A finite translation along the $ x$ -axis can be constructed from a series of very many infinitesimal translations. Thus, the operator $ D({\mit\Delta} x)$ which translates the system a distance $ {\mit\Delta} x$ along the $ x$ -axis is written


$\displaystyle D({\mit\Delta} x) = \lim_{N\rightarrow \infty} \left(1-{\rm i}\, \frac{{\mit\Delta} x}{N} \frac{p_x}{\hbar}\right)^N,$ (218)



where use has been made of Equations (209) and (217). It follows that


$\displaystyle D({\mit\Delta} x) = \exp\left({-\rm i} \,p_x\,{\mit\Delta} x /\hbar\right).$ (219)



The unitary nature of the operator is now clearly apparent.

We can also construct displacement operators which translate the system along the $ y$ - and $ z$ -axes. Note that a displacement a distance $ {\mit\Delta} x$ along the $ x$ -axis commutes with a displacement a distance $ {\mit\Delta} y$ along the $ y$ -axis.

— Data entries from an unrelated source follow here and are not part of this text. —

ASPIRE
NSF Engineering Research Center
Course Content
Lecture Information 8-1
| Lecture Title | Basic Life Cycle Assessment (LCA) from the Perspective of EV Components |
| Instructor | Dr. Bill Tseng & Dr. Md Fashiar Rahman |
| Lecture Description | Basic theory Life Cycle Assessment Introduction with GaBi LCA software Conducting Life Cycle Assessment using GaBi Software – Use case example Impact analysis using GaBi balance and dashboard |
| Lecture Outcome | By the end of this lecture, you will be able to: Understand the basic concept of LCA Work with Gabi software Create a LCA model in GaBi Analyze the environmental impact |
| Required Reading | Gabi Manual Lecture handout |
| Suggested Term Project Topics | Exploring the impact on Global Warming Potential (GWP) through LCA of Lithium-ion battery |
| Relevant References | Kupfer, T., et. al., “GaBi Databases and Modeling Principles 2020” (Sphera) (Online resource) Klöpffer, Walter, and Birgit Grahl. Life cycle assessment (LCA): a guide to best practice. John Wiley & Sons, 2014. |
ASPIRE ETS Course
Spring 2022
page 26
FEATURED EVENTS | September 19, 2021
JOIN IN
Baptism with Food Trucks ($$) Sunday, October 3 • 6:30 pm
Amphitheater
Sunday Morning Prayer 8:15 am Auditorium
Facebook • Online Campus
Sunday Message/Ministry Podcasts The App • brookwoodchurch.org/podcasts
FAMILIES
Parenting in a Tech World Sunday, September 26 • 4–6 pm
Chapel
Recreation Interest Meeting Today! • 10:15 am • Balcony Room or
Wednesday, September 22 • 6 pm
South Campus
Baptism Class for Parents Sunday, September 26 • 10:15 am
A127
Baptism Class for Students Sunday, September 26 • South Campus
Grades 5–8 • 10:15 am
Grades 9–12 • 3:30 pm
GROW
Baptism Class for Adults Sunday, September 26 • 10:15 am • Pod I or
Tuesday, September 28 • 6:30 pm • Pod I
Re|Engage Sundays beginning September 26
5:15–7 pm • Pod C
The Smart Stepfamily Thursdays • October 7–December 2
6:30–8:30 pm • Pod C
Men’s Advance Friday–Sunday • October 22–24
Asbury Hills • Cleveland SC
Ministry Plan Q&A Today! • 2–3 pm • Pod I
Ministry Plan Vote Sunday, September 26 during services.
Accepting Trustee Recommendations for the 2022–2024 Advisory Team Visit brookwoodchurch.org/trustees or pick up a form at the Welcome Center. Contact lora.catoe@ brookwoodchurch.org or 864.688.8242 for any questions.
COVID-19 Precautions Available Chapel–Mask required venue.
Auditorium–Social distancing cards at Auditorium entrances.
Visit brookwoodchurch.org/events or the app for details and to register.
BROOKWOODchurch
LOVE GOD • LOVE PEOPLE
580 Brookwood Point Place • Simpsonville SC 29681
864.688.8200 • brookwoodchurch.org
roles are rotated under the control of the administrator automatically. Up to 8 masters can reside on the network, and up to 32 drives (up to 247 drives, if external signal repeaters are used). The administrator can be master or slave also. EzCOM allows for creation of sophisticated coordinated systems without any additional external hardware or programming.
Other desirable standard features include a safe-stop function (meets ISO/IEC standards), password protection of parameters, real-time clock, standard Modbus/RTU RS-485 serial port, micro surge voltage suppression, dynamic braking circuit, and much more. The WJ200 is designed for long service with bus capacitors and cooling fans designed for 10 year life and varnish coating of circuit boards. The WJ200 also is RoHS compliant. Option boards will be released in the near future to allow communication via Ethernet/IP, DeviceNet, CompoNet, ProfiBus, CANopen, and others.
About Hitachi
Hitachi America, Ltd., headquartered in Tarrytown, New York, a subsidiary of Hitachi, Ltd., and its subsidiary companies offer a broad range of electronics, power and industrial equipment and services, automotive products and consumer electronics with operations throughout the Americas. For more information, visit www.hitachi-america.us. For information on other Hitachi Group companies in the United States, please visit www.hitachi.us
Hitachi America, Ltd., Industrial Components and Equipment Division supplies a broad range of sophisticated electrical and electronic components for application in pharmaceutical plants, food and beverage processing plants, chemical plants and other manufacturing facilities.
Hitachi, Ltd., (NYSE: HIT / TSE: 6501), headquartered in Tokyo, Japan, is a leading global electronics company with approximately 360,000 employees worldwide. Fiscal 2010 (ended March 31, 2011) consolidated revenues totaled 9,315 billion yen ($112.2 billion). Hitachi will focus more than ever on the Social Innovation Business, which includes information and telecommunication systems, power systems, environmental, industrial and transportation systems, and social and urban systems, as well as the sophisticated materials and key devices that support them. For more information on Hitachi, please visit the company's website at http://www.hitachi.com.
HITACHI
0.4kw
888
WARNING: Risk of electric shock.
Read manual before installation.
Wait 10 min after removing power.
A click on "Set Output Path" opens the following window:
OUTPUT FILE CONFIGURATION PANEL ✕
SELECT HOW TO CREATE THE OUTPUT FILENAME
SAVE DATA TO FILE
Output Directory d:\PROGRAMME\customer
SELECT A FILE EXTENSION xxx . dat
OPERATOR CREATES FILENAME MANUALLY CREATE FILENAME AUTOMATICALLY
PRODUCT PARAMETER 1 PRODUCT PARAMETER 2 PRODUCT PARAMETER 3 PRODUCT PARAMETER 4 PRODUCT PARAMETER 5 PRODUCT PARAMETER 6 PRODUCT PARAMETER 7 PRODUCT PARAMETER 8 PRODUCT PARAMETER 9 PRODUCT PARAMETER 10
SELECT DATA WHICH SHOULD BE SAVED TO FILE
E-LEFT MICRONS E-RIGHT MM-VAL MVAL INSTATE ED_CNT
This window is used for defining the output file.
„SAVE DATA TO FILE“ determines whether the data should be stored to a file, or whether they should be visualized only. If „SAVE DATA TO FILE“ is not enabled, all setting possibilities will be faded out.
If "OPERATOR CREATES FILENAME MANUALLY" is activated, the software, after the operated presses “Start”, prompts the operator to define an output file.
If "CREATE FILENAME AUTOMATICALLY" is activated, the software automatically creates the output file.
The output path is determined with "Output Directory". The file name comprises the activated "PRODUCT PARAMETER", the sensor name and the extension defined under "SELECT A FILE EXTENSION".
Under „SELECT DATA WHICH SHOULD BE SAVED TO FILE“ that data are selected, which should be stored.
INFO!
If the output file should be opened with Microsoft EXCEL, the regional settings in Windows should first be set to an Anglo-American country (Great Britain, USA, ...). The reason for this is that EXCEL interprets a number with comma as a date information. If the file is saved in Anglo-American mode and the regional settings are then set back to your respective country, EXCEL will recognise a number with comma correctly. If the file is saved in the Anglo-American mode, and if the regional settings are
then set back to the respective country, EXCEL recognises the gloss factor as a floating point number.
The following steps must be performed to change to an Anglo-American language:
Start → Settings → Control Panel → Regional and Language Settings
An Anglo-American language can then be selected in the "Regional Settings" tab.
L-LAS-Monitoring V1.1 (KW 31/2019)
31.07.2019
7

In other words, if the system is moved $ {\mit\Delta} x$ along the $ x$ -axis, and then $ {\mit\Delta} y$ along the $ y$ -axis, then it ends up in the same state as if it were moved $ {\mit\Delta} y$ along the $ y$ -axis, and then $ {\mit\Delta} x$ along the $ x$ -axis. The fact that translations in independent directions commute is clearly associated with the fact that the conjugate momentum operators associated with these directions also commute [see Equations (115) and (219)].